Scientist maps how brain changes when being creative

Studio 360

Charles Limb wants to know what happens in our brains when we play piano.

Limb, a professor of otolaryngology at Johns Hopkins School of Medicine, who has a side project that involves brain research. He’s also on the faculty at the Peabody Conservatory of Music

In order to get the information that he wants, he just needs to put a musician in an fMRI machine and watch what happens when he plays. Seems simple, right, until you consider that much of a piano is made of metal. Metal and magnetic resonance imaging don’t mesh.

So Limb had a special keyboard made using no magnetic metal parts.

“You’re laying on your back and he’s got a double mirror,” said Mike Pope, a jazz pianist who participated in the study. “Your head is in a cradle kind of thing — a cage, actually — you’re crammed in there. Your knees are up in the air a little bit and you’re seeing the keyboard laying on your knees. They shove you all the way into the tube and you’re just in there, just enough movement to move your arm, essentially.”

The conditions are hardly conducive to a great performance, but quality isn’t the point. It’s the design of Limb’s study that is innovative.

He has a pianist first play scales, then play a learned melody over a backing track, and then improvise over the track. This way, he separates out the creative part from the more rote aspects of a performance.

He studies the images to see what’s changing in the brain during these distinct musical tasks.

“When you transition from a memorized state to a creative state” hot spots appear in the prefrontal cortex, Limb said. “(They) imply that there is a self-expressive or autobiographical region that’s active” during improvisations.

“(Simultaneously, there’s this broad shutdown of activity that’s occurring in the lateral prefrontal cortex, what we call deactivation,” Limb said. “One of its main roles is conscious self-monitoring and regulation of output so it matches an intended effect.”

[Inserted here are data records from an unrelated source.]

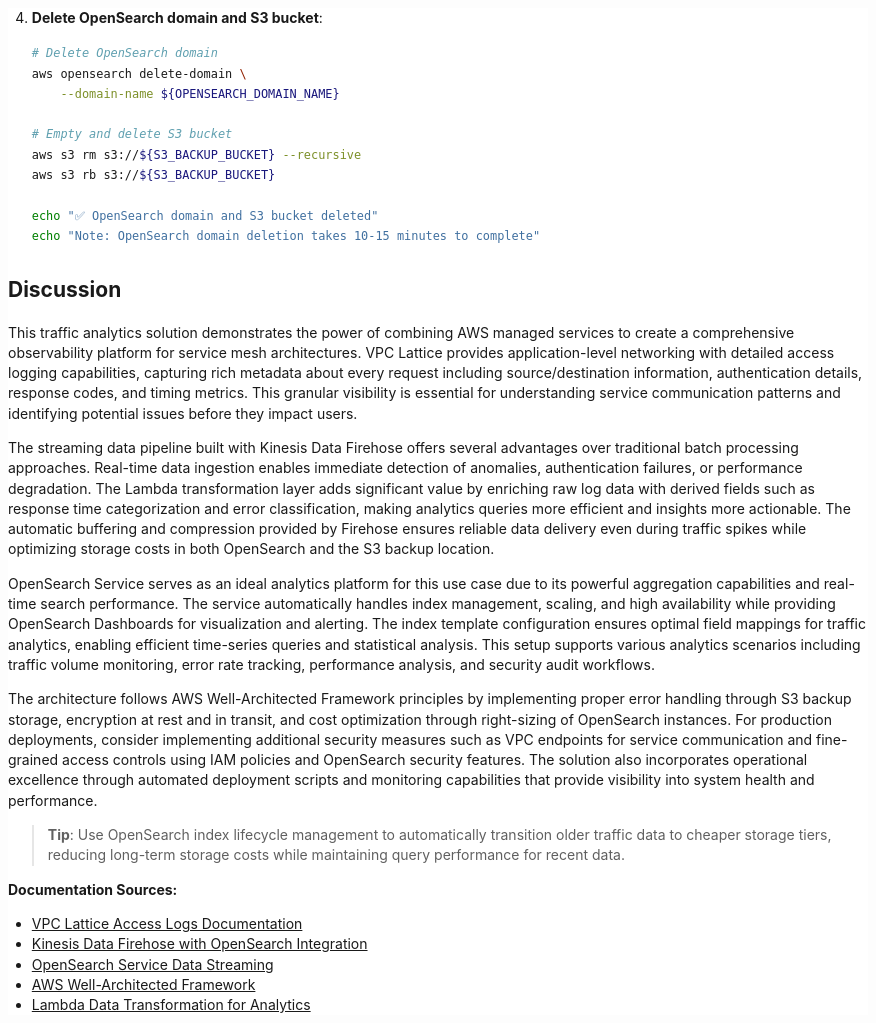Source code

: 4. **Delete OpenSearch domain and S3 bucket**:

   ```bash
   # Delete OpenSearch domain
   aws opensearch delete-domain \
       --domain-name ${OPENSEARCH_DOMAIN_NAME}
   
   # Empty and delete S3 bucket
   aws s3 rm s3://${S3_BACKUP_BUCKET} --recursive
   aws s3 rb s3://${S3_BACKUP_BUCKET}
   
   echo "✅ OpenSearch domain and S3 bucket deleted"
   echo "Note: OpenSearch domain deletion takes 10-15 minutes to complete"
   ```

## Discussion

This traffic analytics solution demonstrates the power of combining AWS managed services to create a comprehensive observability platform for service mesh architectures. VPC Lattice provides application-level networking with detailed access logging capabilities, capturing rich metadata about every request including source/destination information, authentication details, response codes, and timing metrics. This granular visibility is essential for understanding service communication patterns and identifying potential issues before they impact users.

The streaming data pipeline built with Kinesis Data Firehose offers several advantages over traditional batch processing approaches. Real-time data ingestion enables immediate detection of anomalies, authentication failures, or performance degradation. The Lambda transformation layer adds significant value by enriching raw log data with derived fields such as response time categorization and error classification, making analytics queries more efficient and insights more actionable. The automatic buffering and compression provided by Firehose ensures reliable data delivery even during traffic spikes while optimizing storage costs in both OpenSearch and the S3 backup location.

OpenSearch Service serves as an ideal analytics platform for this use case due to its powerful aggregation capabilities and real-time search performance. The service automatically handles index management, scaling, and high availability while providing OpenSearch Dashboards for visualization and alerting. The index template configuration ensures optimal field mappings for traffic analytics, enabling efficient time-series queries and statistical analysis. This setup supports various analytics scenarios including traffic volume monitoring, error rate tracking, performance analysis, and security audit workflows.

The architecture follows AWS Well-Architected Framework principles by implementing proper error handling through S3 backup storage, encryption at rest and in transit, and cost optimization through right-sizing of OpenSearch instances. For production deployments, consider implementing additional security measures such as VPC endpoints for service communication and fine-grained access controls using IAM policies and OpenSearch security features. The solution also incorporates operational excellence through automated deployment scripts and monitoring capabilities that provide visibility into system health and performance.

> **Tip**: Use OpenSearch index lifecycle management to automatically transition older traffic data to cheaper storage tiers, reducing long-term storage costs while maintaining query performance for recent data.

**Documentation Sources:**
- [VPC Lattice Access Logs Documentation](https://docs.aws.amazon.com/vpc-lattice/latest/ug/monitoring-access-logs.html)
- [Kinesis Data Firehose with OpenSearch Integration](https://docs.aws.amazon.com/opensearch-service/latest/developerguide/integrations-fh.html)
- [OpenSearch Service Data Streaming](https://docs.aws.amazon.com/opensearch-service/latest/developerguide/integrations-kinesis.html)
- [AWS Well-Architected Framework](https://docs.aws.amazon.com/wellarchitected/latest/framework/welcome.html)
- [Lambda Data Transformation for Analytics](https://docs.aws.amazon.com/firehose/latest/dev/data-transformation.html)

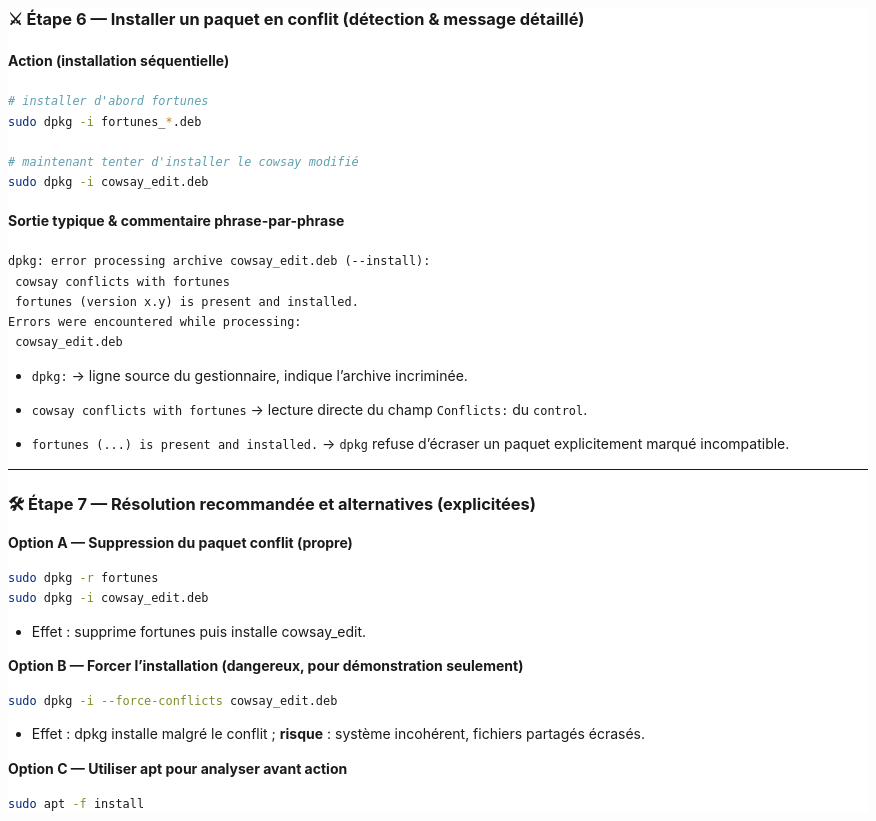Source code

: ### ⚔️ Étape 6 — Installer un paquet en conflit (détection & message détaillé)

#### Action (installation séquentielle)

```bash
# installer d'abord fortunes
sudo dpkg -i fortunes_*.deb

# maintenant tenter d'installer le cowsay modifié
sudo dpkg -i cowsay_edit.deb
```

#### Sortie typique & commentaire phrase-par-phrase

```
dpkg: error processing archive cowsay_edit.deb (--install):
 cowsay conflicts with fortunes
 fortunes (version x.y) is present and installed.
Errors were encountered while processing:
 cowsay_edit.deb
```

- `dpkg:` → ligne source du gestionnaire, indique l’archive incriminée.

- `cowsay conflicts with fortunes` → lecture directe du champ `Conflicts:` du `control`.

- `fortunes (...) is present and installed.` → `dpkg` refuse d’écraser un paquet explicitement marqué incompatible.

---

### 🛠 Étape 7 — Résolution recommandée et alternatives (explicitées)

**Option A — Suppression du paquet conflit (propre)**

```bash
sudo dpkg -r fortunes
sudo dpkg -i cowsay_edit.deb
```

- Effet : supprime fortunes puis installe cowsay_edit.

**Option B — Forcer l’installation (dangereux, pour démonstration seulement)**

```bash
sudo dpkg -i --force-conflicts cowsay_edit.deb
```

- Effet : dpkg installe malgré le conflit ; **risque** : système incohérent, fichiers partagés écrasés.

**Option C — Utiliser apt pour analyser avant action**

```bash
sudo apt -f install
```
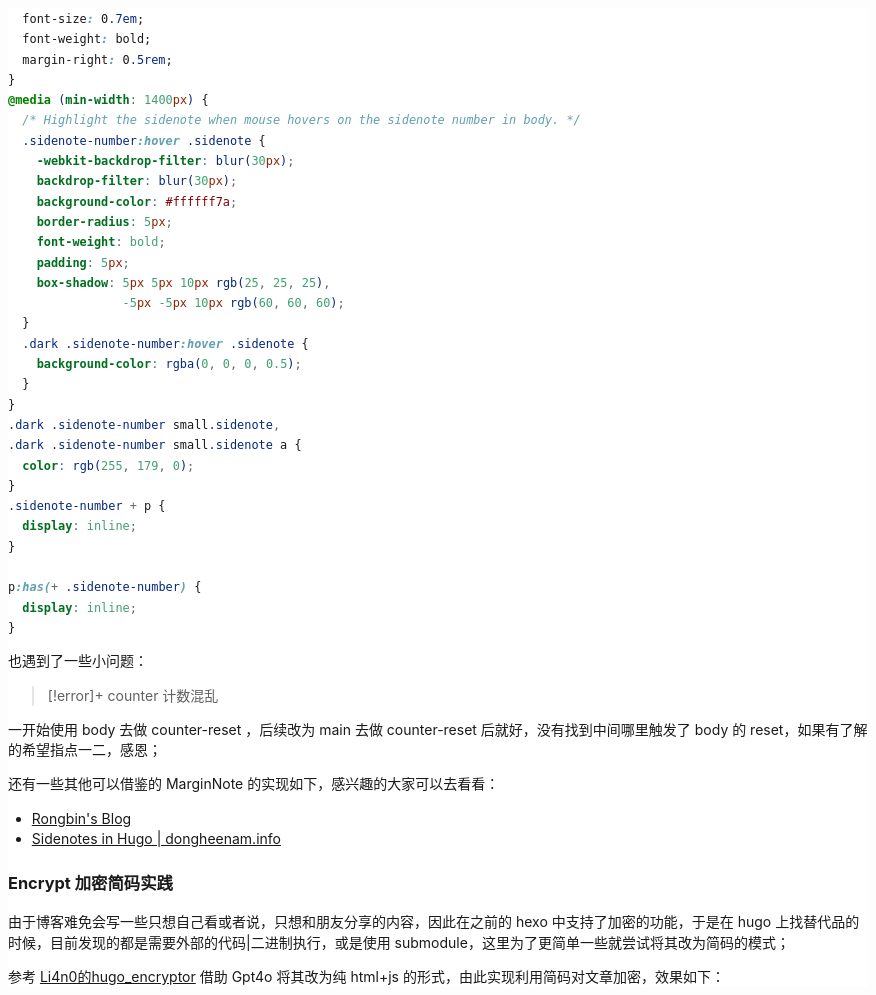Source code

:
 ```css
  font-size: 0.7em;
  font-weight: bold;
  margin-right: 0.5rem;
}
@media (min-width: 1400px) {
  /* Highlight the sidenote when mouse hovers on the sidenote number in body. */
  .sidenote-number:hover .sidenote {
    -webkit-backdrop-filter: blur(30px);
    backdrop-filter: blur(30px);
    background-color: #ffffff7a;
    border-radius: 5px;
    font-weight: bold;
    padding: 5px;
    box-shadow: 5px 5px 10px rgb(25, 25, 25),
                -5px -5px 10px rgb(60, 60, 60);
  }
  .dark .sidenote-number:hover .sidenote {
    background-color: rgba(0, 0, 0, 0.5);
  }
}
.dark .sidenote-number small.sidenote,
.dark .sidenote-number small.sidenote a {
  color: rgb(255, 179, 0);
}
.sidenote-number + p {
  display: inline;
}

p:has(+ .sidenote-number) {
  display: inline;
}

```

也遇到了一些小问题：

> [!error]+
> counter 计数混乱

一开始使用 body 去做 counter-reset ，后续改为 main 去做 counter-reset 后就好，没有找到中间哪里触发了 body 的 reset，如果有了解的希望指点一二，感恩；

还有一些其他可以借鉴的 MarginNote 的实现如下，感兴趣的大家可以去看看：

- [Rongbin's Blog]( https://fanrongbin.com/blog-theme-changed/ )
- [Sidenotes in Hugo | dongheenam.info](https://dongheenam.info/posts/hugo-sidenotes/)

### Encrypt 加密简码实践

由于博客难免会写一些只想自己看或者说，只想和朋友分享的内容，因此在之前的 hexo 中支持了加密的功能，于是在 hugo 上找替代品的时候，目前发现的都是需要外部的代码|二进制执行，或是使用 submodule，这里为了更简单一些就尝试将其改为简码的模式；

参考 [Li4n0的hugo_encryptor](https://github.com/Li4n0/hugo_encryptor/tree/master?tab=readme-ov-file) 借助 Gpt4o 将其改为纯 html+js 的形式，由此实现利用简码对文章加密，效果如下：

Expression plus deinhibition is what Mike Pope calls “getting out of your own way.”

Limb has also done an fMRI study of freestyle rappers, published recently in Nature. He’s intrigued about the possibility his research could lead to creativity-enhancing drugs — as opposed to drugs currently used that heighten alertness, for example, or that dampen inhibition — like booze.

“We are going to have interventions, whether they are pills or other sort of commonly available things, that are going to specifically affect the way our creative circuitry works,” he said. “I don’t know if it’ll be during my lifetime or not, but I’m quite sure that’s going to happen one day.” 

Limb says the scientific community would be foolish to ignore this oncoming shift.

“I mean, creativity — you probably can’t get to a more important basic process by which we evolve,” he said.